● **EXERCISE REQUIREMENTS**:
Print the records below exactly as they appear. Omit all pictures.

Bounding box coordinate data
───
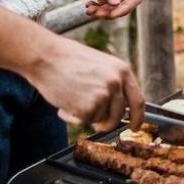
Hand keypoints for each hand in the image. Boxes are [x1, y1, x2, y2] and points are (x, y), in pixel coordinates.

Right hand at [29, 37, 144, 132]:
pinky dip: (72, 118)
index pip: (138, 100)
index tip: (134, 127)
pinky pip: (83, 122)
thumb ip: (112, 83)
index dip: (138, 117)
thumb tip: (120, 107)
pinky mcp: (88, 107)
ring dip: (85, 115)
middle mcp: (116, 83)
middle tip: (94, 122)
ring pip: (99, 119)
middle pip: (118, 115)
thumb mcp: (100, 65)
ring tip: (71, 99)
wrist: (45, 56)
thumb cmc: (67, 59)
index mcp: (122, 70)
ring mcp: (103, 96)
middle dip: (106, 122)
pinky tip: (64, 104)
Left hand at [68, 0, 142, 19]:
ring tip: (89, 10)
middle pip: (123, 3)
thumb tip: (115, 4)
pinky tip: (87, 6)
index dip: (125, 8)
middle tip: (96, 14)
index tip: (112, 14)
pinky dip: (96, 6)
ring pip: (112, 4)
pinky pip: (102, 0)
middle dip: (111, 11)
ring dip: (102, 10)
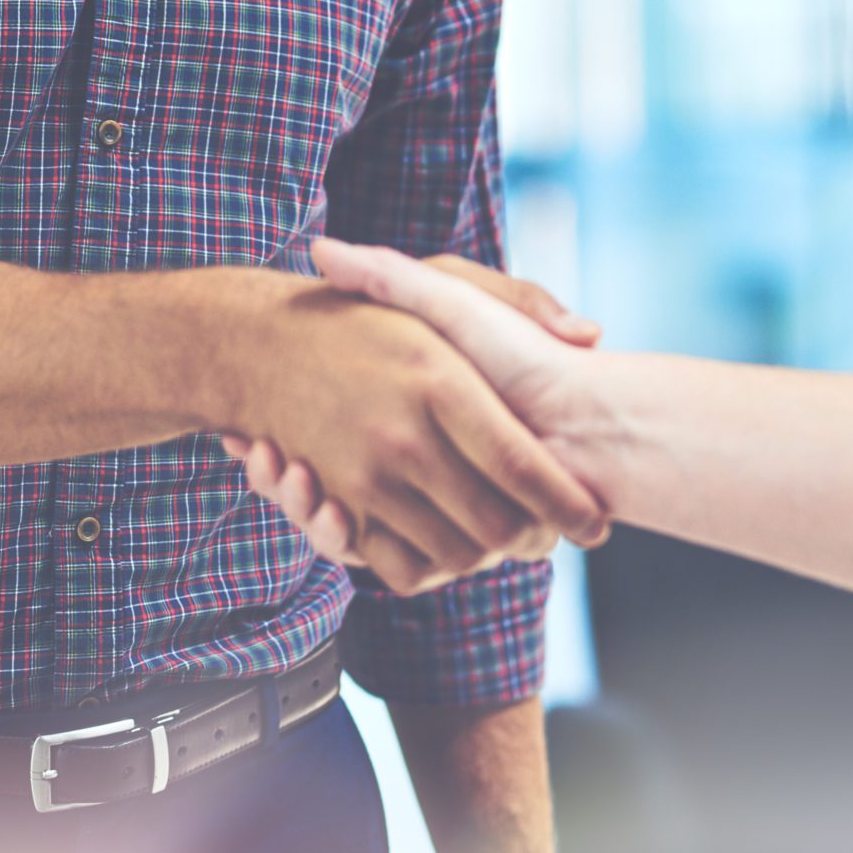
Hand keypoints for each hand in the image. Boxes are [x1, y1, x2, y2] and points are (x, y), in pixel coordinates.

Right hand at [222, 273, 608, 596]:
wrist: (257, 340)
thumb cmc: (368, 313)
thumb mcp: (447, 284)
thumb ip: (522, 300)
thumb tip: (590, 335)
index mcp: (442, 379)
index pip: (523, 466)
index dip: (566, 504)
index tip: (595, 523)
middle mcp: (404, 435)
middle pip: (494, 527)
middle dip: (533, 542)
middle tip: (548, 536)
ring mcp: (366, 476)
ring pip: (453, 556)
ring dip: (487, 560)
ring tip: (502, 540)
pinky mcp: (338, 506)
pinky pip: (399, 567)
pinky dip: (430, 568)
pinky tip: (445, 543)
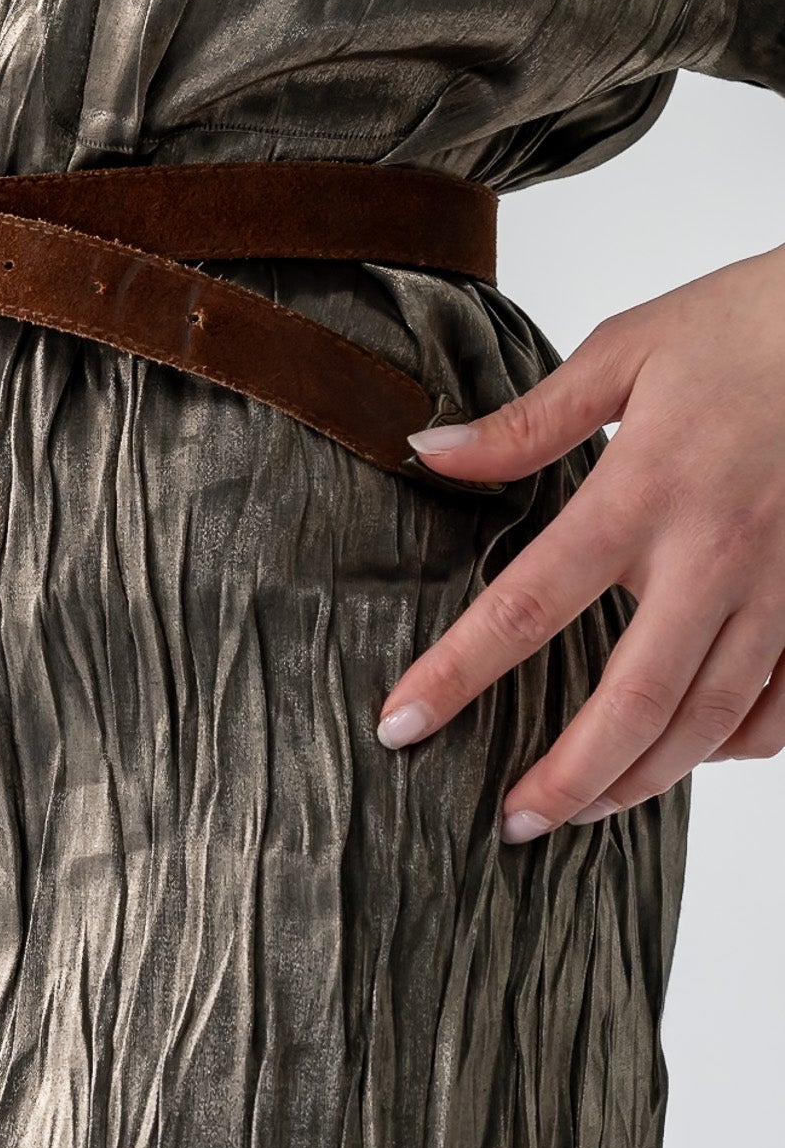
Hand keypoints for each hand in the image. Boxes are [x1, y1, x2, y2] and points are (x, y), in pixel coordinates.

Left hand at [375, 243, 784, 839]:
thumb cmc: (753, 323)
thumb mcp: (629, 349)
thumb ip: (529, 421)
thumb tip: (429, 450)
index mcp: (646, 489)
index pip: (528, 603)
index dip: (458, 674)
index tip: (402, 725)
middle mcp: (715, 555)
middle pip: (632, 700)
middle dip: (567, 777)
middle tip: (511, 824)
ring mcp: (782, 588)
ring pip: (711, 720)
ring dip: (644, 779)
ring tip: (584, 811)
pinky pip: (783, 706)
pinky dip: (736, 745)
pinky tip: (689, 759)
───
● **RESPONSE FOR THIS EXERCISE**:
Hand keypoints for each hand in the image. Boxes are [x1, y1, x2, y2] and points are (x, y), in pixel coordinates.

Right hand at [29, 37, 144, 132]:
pinky dip: (72, 118)
index pip: (138, 100)
index tip: (134, 127)
pinky pip: (83, 122)
thumb ip: (112, 83)
index dip: (138, 117)
thumb tip: (120, 107)
pinky mcp: (88, 107)
ring dip: (85, 115)
middle mcp: (116, 83)
middle tip: (94, 122)
ring pip: (99, 119)
middle pip: (118, 115)
thumb mcp: (100, 65)
ring tip: (71, 99)
wrist: (45, 56)
thumb cmc: (67, 59)
index mcp: (122, 70)
ring mcp: (103, 96)
middle dip: (106, 122)
pinky tip: (64, 104)
Left hand at [68, 0, 142, 19]:
ring tip: (89, 10)
middle pip: (123, 3)
thumb tip: (115, 4)
pinky tip: (87, 6)
index dip: (125, 8)
middle tip: (96, 14)
index tip: (112, 14)
pinky dip: (96, 6)
ring pip: (112, 4)
pinky pip: (102, 0)
middle dip: (111, 11)
ring dip: (102, 10)
Hand keypoints for each hand in the image. Boxes are [x1, y1, x2, y2] and points are (x, y), in pixel coordinates.

Right hand at [222, 273, 608, 596]:
wrist: (257, 340)
thumb cmc: (368, 313)
thumb mcp: (447, 284)
thumb ip: (522, 300)
thumb tip: (590, 335)
index mcp: (442, 379)
index pip: (523, 466)
index dip: (566, 504)
index tip: (595, 523)
middle mcp: (404, 435)
middle pip: (494, 527)
middle dip: (533, 542)
middle tip: (548, 536)
ring mcp: (366, 476)
ring pip: (453, 556)
ring dip: (487, 560)
ring tip: (502, 540)
pinky mcp: (338, 506)
pinky pip: (399, 567)
pinky dip: (430, 568)
pinky tip: (445, 543)
Hand keypoints for each hand in the image. Boxes are [x1, y1, x2, y2] and points are (x, y), in pixel coordinates.

Left hand at [375, 243, 784, 839]:
thumb cmc: (753, 323)
thumb mcp: (629, 349)
thumb ip: (529, 421)
thumb tip: (429, 450)
index mcp: (646, 489)
index pip: (528, 603)
index dip: (458, 674)
index tip: (402, 725)
middle mcp: (715, 555)
middle pip: (632, 700)
middle dip: (567, 777)
middle tip: (511, 824)
ring mcp: (782, 588)
ring pip: (711, 720)
ring dip: (644, 779)
ring tip: (584, 811)
pinky pip: (783, 706)
pinky dip: (736, 745)
pinky tip: (689, 759)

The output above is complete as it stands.